Was bedeutet das für die Praxis? Dürfen wissenschaftliche Bibliotheken ab sofort alle Werke in ihren Beständen digitalisieren und den Bibliotheksnutzern zum Ausdruck und Download zur Verfügung stellen? Das ist keineswegs der Fall. Formal steht dieser Vorgehensweise § 2 IV des Rahmenvertrags zur Vergütung von Ansprüchen nach § 52b UrhG vom November 2011 entgegen. Diese Klausel besagt ausdrücklich: »Die jeweiligen Einrichtungen haben geeignete Maßnahmen zu treffen, analoge oder digitale Vervielfältigungshandlungen durch Nutzer der elektronischen Leseplätze (insbesondere Ausdrucken, Versenden per Email oder Abspeichern auf digitalen Speichermedien) zu verhindern.« Der Vertrag wurde zwischen der Kultusministerkonferenz und den Verwertungsgesellschaften WORT und BILDKUNST geschlossen und kann erst zum Ende des Jahres 2015 gekündigt werden. Erst wenn der Rahmenvertrag zur Vergütung der Ansprüche nach § 52b UrhG neu verhandelt ist, dürfen die Bibliotheken und ihre Nutzer die Früchte aus dem Urteil ernten. Bis dahin sind es noch die verbotenen paradiesischen Früchte des Downloads und Ausdrucks, die mit dem Richterspruch verlockend in Aussicht gestellt, aber noch nicht geerntet werden dürften.

Es zeigt sich, wie so häufig im Urheberrecht, dass vieles, was technisch möglich ist, leider rechtlich untersagt bleibt. Das Urteil darf vor dem Hintergrund der aktuellen Reformbestrebungen im Urheberrecht auf keinen Fall isoliert betrachtet werden.

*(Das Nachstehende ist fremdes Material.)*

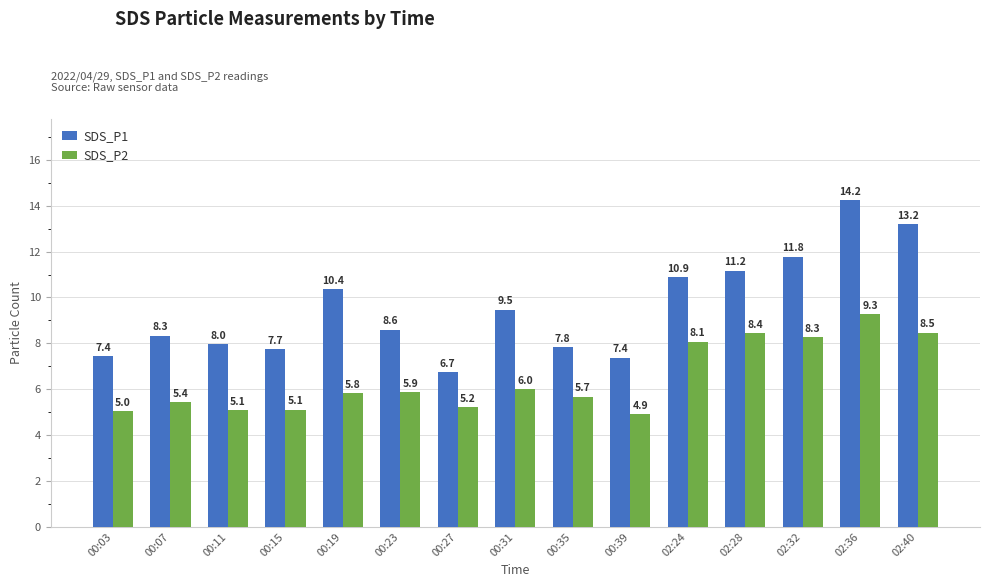

At how many categories does at least one series exceed 10?

6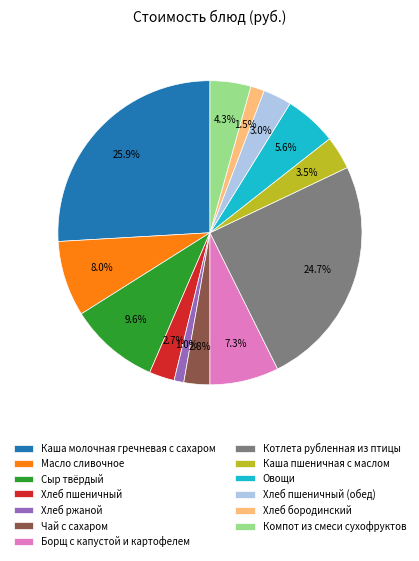

What portion of the pie excludes Овощи?

94.4%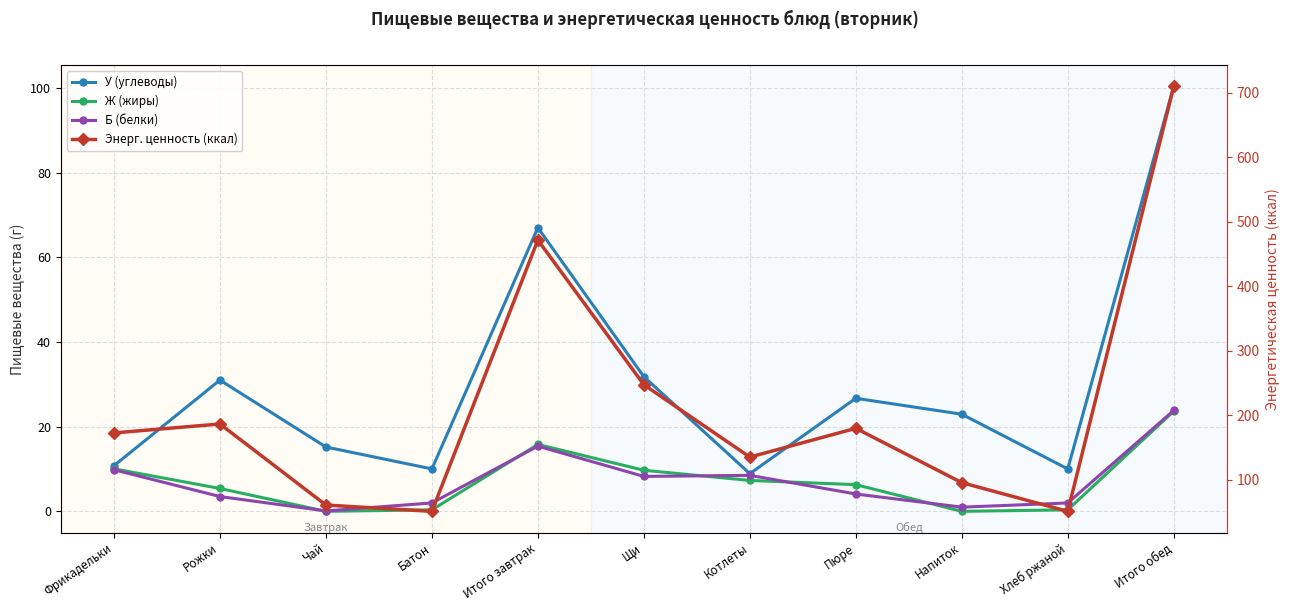

What is the average value of the Б (белки) series?

7.1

Auf internationaler Ebene finden momentan in Genf regelmäßig Verhandlungen beim Standing Committee on Copyright and Related Rights (SCCR) der World Intellectual Property Organization (WIPO) zum Abschluss einer Vereinbarung über »Limitations and exceptions for libraries and archives«, vergleichbar mit den deutschen Schrankenregelungen, statt, die internationale Gültigkeit erlangen soll. Gleichzeitig muss man die europäische Urheberrechtsdebatte im Auge behalten, die ihren aktuellen Höhepunkt durch die Verabschiedung des sogenannten »Reda-Reports« durch den Rechtsausschuss des Europarlaments erreicht hat. Und nicht zu vergessen ist die nationale Diskussion um die Einführung einer sogenannten allgemeinen Bildungs- und Wissenschaftsschranke im Urheberrecht. Diese sollte vor allen Dingen das Ziel haben, das Urheberrecht einfacher handhabbar zu gestalten und für einen gerechten Ausgleich der Ansprüche zwischen Urhebern, Werkvermittlern und Nutzern zu sorgen. Es bleibt abzuwarten, wie diese Prozesse voranschreiten und anschließend miteinander in Einklang gebracht werden können.